**WORK ITEM**
Skipping any pictures, give all of the records below again exactly.

**EXCERPTED RECORDS**
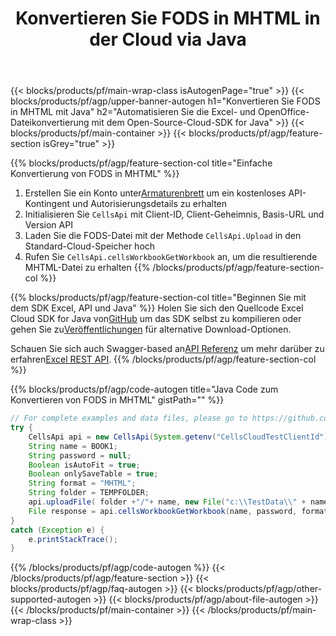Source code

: ﻿---
title:  Konvertieren Sie FODS in MHTML in der Cloud via Java
description: Erstellen, bearbeiten oder konvertieren Sie Excel-Dateien mit REST API und Open Source Java SDK
url: /de/java/conversion/fods-to-mhtml/
family: cells
platformtag: java
feature: conversion
informat: FODS
outformat: MHTML
platform: Java
otherformats: TXT MHTML CSV XPS TIFF XLTX DIF FODS XML XLSB MD XLTM PDF XLSM XLSX SVG 
---
{{< blocks/products/pf/main-wrap-class isAutogenPage="true" >}}
{{< blocks/products/pf/agp/upper-banner-autogen h1="Konvertieren Sie FODS in MHTML mit Java" h2="Automatisieren Sie die Excel- und OpenOffice-Dateikonvertierung mit dem Open-Source-Cloud-SDK for Java" >}}
{{< blocks/products/pf/main-container >}}
{{< blocks/products/pf/agp/feature-section isGrey="true" >}}

{{% blocks/products/pf/agp/feature-section-col title="Einfache Konvertierung von FODS in MHTML" %}}
1.  Erstellen Sie ein Konto unter<a href="https://dashboard.aspose.cloud/">Armaturenbrett</a> um ein kostenloses API-Kontingent und Autorisierungsdetails zu erhalten
1. Initialisieren Sie ```CellsApi``` mit Client-ID, Client-Geheimnis, Basis-URL und Version API
1. Laden Sie die FODS-Datei mit der Methode ```CellsApi.Upload``` in den Standard-Cloud-Speicher hoch
1. Rufen Sie ```CellsApi.cellsWorkbookGetWorkbook``` an, um die resultierende MHTML-Datei zu erhalten
{{% /blocks/products/pf/agp/feature-section-col %}}

{{% blocks/products/pf/agp/feature-section-col title="Beginnen Sie mit dem SDK Excel, API und Java" %}}
 Holen Sie sich den Quellcode Excel Cloud SDK for Java von[GitHub](https://github.com/aspose-cells-cloud/aspose-cells-cloud-java) um das SDK selbst zu kompilieren oder gehen Sie zu[Veröffentlichungen](https://releases.aspose.cloud/) für alternative Download-Optionen.

 Schauen Sie sich auch Swagger-based an[API Referenz](https://apireference.aspose.cloud/cells/) um mehr darüber zu erfahren[Excel REST API](https://products.aspose.cloud/cells/curl/).
{{% /blocks/products/pf/agp/feature-section-col %}}

{{% blocks/products/pf/agp/code-autogen title="Java Code zum Konvertieren von FODS in MHTML" gistPath="" %}}
```java
// For complete examples and data files, please go to https://github.com/aspose-cells-cloud/aspose-cells-cloud-java/
try {
    CellsApi api = new CellsApi(System.getenv("CellsCloudTestClientId"), System.getenv("CellsCloudTestClientSecret"), "v3.0", System.getenv("CellsCloudTestApiBaseUrl"));
    String name = BOOK1;
    String password = null;
    Boolean isAutoFit = true;
    Boolean onlySaveTable = true;
    String format = "MHTML";
    String folder = TEMPFOLDER;
    api.uploadFile( folder +"/"+ name, new File("c:\\TestData\\" + name) , null);
    File response = api.cellsWorkbookGetWorkbook(name, password, format, isAutoFit, onlySaveTable, folder, null, null);
}
catch (Exception e) {
    e.printStackTrace();
}
```
{{% /blocks/products/pf/agp/code-autogen %}}
{{< /blocks/products/pf/agp/feature-section >}}
{{< blocks/products/pf/agp/faq-autogen >}}
{{< blocks/products/pf/agp/other-supported-autogen >}}
{{< blocks/products/pf/agp/about-file-autogen >}}
{{< /blocks/products/pf/main-container >}}
{{< /blocks/products/pf/main-wrap-class >}}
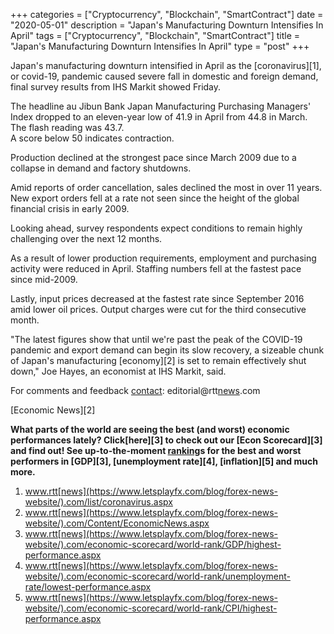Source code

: +++
categories = ["Cryptocurrency", "Blockchain", "SmartContract"]
date = "2020-05-01"
description = "Japan's Manufacturing Downturn Intensifies In April"
tags = ["Cryptocurrency", "Blockchain", "SmartContract"]
title = "Japan's Manufacturing Downturn Intensifies In April"
type = "post"
+++

Japan's manufacturing downturn intensified in April as the
[coronavirus][1], or covid-19, pandemic caused severe fall in domestic
and foreign demand, final survey results from IHS Markit showed Friday.

The headline au Jibun Bank Japan Manufacturing Purchasing Managers'
Index dropped to an eleven-year low of 41.9 in April from 44.8 in March.
The flash reading was 43.7.  
A score below 50 indicates contraction.

Production declined at the strongest pace since March 2009 due to a
collapse in demand and factory shutdowns.

Amid reports of order cancellation, sales declined the most in over 11
years. New export orders fell at a rate not seen since the height of the
global financial crisis in early 2009.

Looking ahead, survey respondents expect conditions to remain highly
challenging over the next 12 months.

As a result of lower production requirements, employment and purchasing
activity were reduced in April. Staffing numbers fell at the fastest
pace since mid-2009.

Lastly, input prices decreased at the fastest rate since September 2016
amid lower oil prices. Output charges were cut for the third consecutive
month.

"The latest figures show that until we're past the peak of the COVID-19
pandemic and export demand can begin its slow recovery, a sizeable chunk
of Japan's manufacturing [economy][2] is set to remain effectively shut
down," Joe Hayes, an economist at IHS Markit, said.

For comments and feedback [contact](https://www.playgroundfx.com/contact/): editorial@rtt[news](https://www.letsplayfx.com/blog/forex-news-website/).com

[Economic News][2]

 **What parts of the world are seeing the best (and worst) economic
performances lately? Click[here][3] to check out our [Econ Scorecard][3]
and find out! See up-to-the-moment [ranking](https://www.playgroundfx.com/blog/crypto-exchange-ranking/)s for the best and worst
performers in [GDP][3], [unemployment rate][4], [inflation][5] and much
more.**

   1. www.rtt[news](https://www.letsplayfx.com/blog/forex-news-website/).com/list/coronavirus.aspx
   2. www.rtt[news](https://www.letsplayfx.com/blog/forex-news-website/).com/Content/EconomicNews.aspx
   3. www.rtt[news](https://www.letsplayfx.com/blog/forex-news-website/).com/economic-scorecard/world-rank/GDP/highest-performance.aspx
   4. www.rtt[news](https://www.letsplayfx.com/blog/forex-news-website/).com/economic-scorecard/world-rank/unemployment-rate/lowest-performance.aspx
   5. www.rtt[news](https://www.letsplayfx.com/blog/forex-news-website/).com/economic-scorecard/world-rank/CPI/highest-performance.aspx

**TASK RESPONSE**
Source code

: ﻿---
title:  Konvertieren Sie FODS in MHTML in der Cloud via Java
description: Erstellen, bearbeiten oder konvertieren Sie Excel-Dateien mit REST API und Open Source Java SDK
url: /de/java/conversion/fods-to-mhtml/
family: cells
platformtag: java
feature: conversion
informat: FODS
outformat: MHTML
platform: Java
otherformats: TXT MHTML CSV XPS TIFF XLTX DIF FODS XML XLSB MD XLTM PDF XLSM XLSX SVG 
---
{{< blocks/products/pf/main-wrap-class isAutogenPage="true" >}}
{{< blocks/products/pf/agp/upper-banner-autogen h1="Konvertieren Sie FODS in MHTML mit Java" h2="Automatisieren Sie die Excel- und OpenOffice-Dateikonvertierung mit dem Open-Source-Cloud-SDK for Java" >}}
{{< blocks/products/pf/main-container >}}
{{< blocks/products/pf/agp/feature-section isGrey="true" >}}

{{% blocks/products/pf/agp/feature-section-col title="Einfache Konvertierung von FODS in MHTML" %}}
1.  Erstellen Sie ein Konto unter<a href="https://dashboard.aspose.cloud/">Armaturenbrett</a> um ein kostenloses API-Kontingent und Autorisierungsdetails zu erhalten
1. Initialisieren Sie ```CellsApi``` mit Client-ID, Client-Geheimnis, Basis-URL und Version API
1. Laden Sie die FODS-Datei mit der Methode ```CellsApi.Upload``` in den Standard-Cloud-Speicher hoch
1. Rufen Sie ```CellsApi.cellsWorkbookGetWorkbook``` an, um die resultierende MHTML-Datei zu erhalten
{{% /blocks/products/pf/agp/feature-section-col %}}

{{% blocks/products/pf/agp/feature-section-col title="Beginnen Sie mit dem SDK Excel, API und Java" %}}
 Holen Sie sich den Quellcode Excel Cloud SDK for Java von[GitHub](https://github.com/aspose-cells-cloud/aspose-cells-cloud-java) um das SDK selbst zu kompilieren oder gehen Sie zu[Veröffentlichungen](https://releases.aspose.cloud/) für alternative Download-Optionen.

 Schauen Sie sich auch Swagger-based an[API Referenz](https://apireference.aspose.cloud/cells/) um mehr darüber zu erfahren[Excel REST API](https://products.aspose.cloud/cells/curl/).
{{% /blocks/products/pf/agp/feature-section-col %}}

{{% blocks/products/pf/agp/code-autogen title="Java Code zum Konvertieren von FODS in MHTML" gistPath="" %}}
```java
// For complete examples and data files, please go to https://github.com/aspose-cells-cloud/aspose-cells-cloud-java/
try {
    CellsApi api = new CellsApi(System.getenv("CellsCloudTestClientId"), System.getenv("CellsCloudTestClientSecret"), "v3.0", System.getenv("CellsCloudTestApiBaseUrl"));
    String name = BOOK1;
    String password = null;
    Boolean isAutoFit = true;
    Boolean onlySaveTable = true;
    String format = "MHTML";
    String folder = TEMPFOLDER;
    api.uploadFile( folder +"/"+ name, new File("c:\\TestData\\" + name) , null);
    File response = api.cellsWorkbookGetWorkbook(name, password, format, isAutoFit, onlySaveTable, folder, null, null);
}
catch (Exception e) {
    e.printStackTrace();
}
```
{{% /blocks/products/pf/agp/code-autogen %}}
{{< /blocks/products/pf/agp/feature-section >}}
{{< blocks/products/pf/agp/faq-autogen >}}
{{< blocks/products/pf/agp/other-supported-autogen >}}
{{< blocks/products/pf/agp/about-file-autogen >}}
{{< /blocks/products/pf/main-container >}}
{{< /blocks/products/pf/main-wrap-class >}}
Source code

: +++
categories = ["Cryptocurrency", "Blockchain", "SmartContract"]
date = "2020-05-01"
description = "Japan's Manufacturing Downturn Intensifies In April"
tags = ["Cryptocurrency", "Blockchain", "SmartContract"]
title = "Japan's Manufacturing Downturn Intensifies In April"
type = "post"
+++

Japan's manufacturing downturn intensified in April as the
[coronavirus][1], or covid-19, pandemic caused severe fall in domestic
and foreign demand, final survey results from IHS Markit showed Friday.

The headline au Jibun Bank Japan Manufacturing Purchasing Managers'
Index dropped to an eleven-year low of 41.9 in April from 44.8 in March.
The flash reading was 43.7.  
A score below 50 indicates contraction.

Production declined at the strongest pace since March 2009 due to a
collapse in demand and factory shutdowns.

Amid reports of order cancellation, sales declined the most in over 11
years. New export orders fell at a rate not seen since the height of the
global financial crisis in early 2009.

Looking ahead, survey respondents expect conditions to remain highly
challenging over the next 12 months.

As a result of lower production requirements, employment and purchasing
activity were reduced in April. Staffing numbers fell at the fastest
pace since mid-2009.

Lastly, input prices decreased at the fastest rate since September 2016
amid lower oil prices. Output charges were cut for the third consecutive
month.

"The latest figures show that until we're past the peak of the COVID-19
pandemic and export demand can begin its slow recovery, a sizeable chunk
of Japan's manufacturing [economy][2] is set to remain effectively shut
down," Joe Hayes, an economist at IHS Markit, said.

For comments and feedback [contact](https://www.playgroundfx.com/contact/): editorial@rtt[news](https://www.letsplayfx.com/blog/forex-news-website/).com

[Economic News][2]

 **What parts of the world are seeing the best (and worst) economic
performances lately? Click[here][3] to check out our [Econ Scorecard][3]
and find out! See up-to-the-moment [ranking](https://www.playgroundfx.com/blog/crypto-exchange-ranking/)s for the best and worst
performers in [GDP][3], [unemployment rate][4], [inflation][5] and much
more.**

   1. www.rtt[news](https://www.letsplayfx.com/blog/forex-news-website/).com/list/coronavirus.aspx
   2. www.rtt[news](https://www.letsplayfx.com/blog/forex-news-website/).com/Content/EconomicNews.aspx
   3. www.rtt[news](https://www.letsplayfx.com/blog/forex-news-website/).com/economic-scorecard/world-rank/GDP/highest-performance.aspx
   4. www.rtt[news](https://www.letsplayfx.com/blog/forex-news-website/).com/economic-scorecard/world-rank/unemployment-rate/lowest-performance.aspx
   5. www.rtt[news](https://www.letsplayfx.com/blog/forex-news-website/).com/economic-scorecard/world-rank/CPI/highest-performance.aspx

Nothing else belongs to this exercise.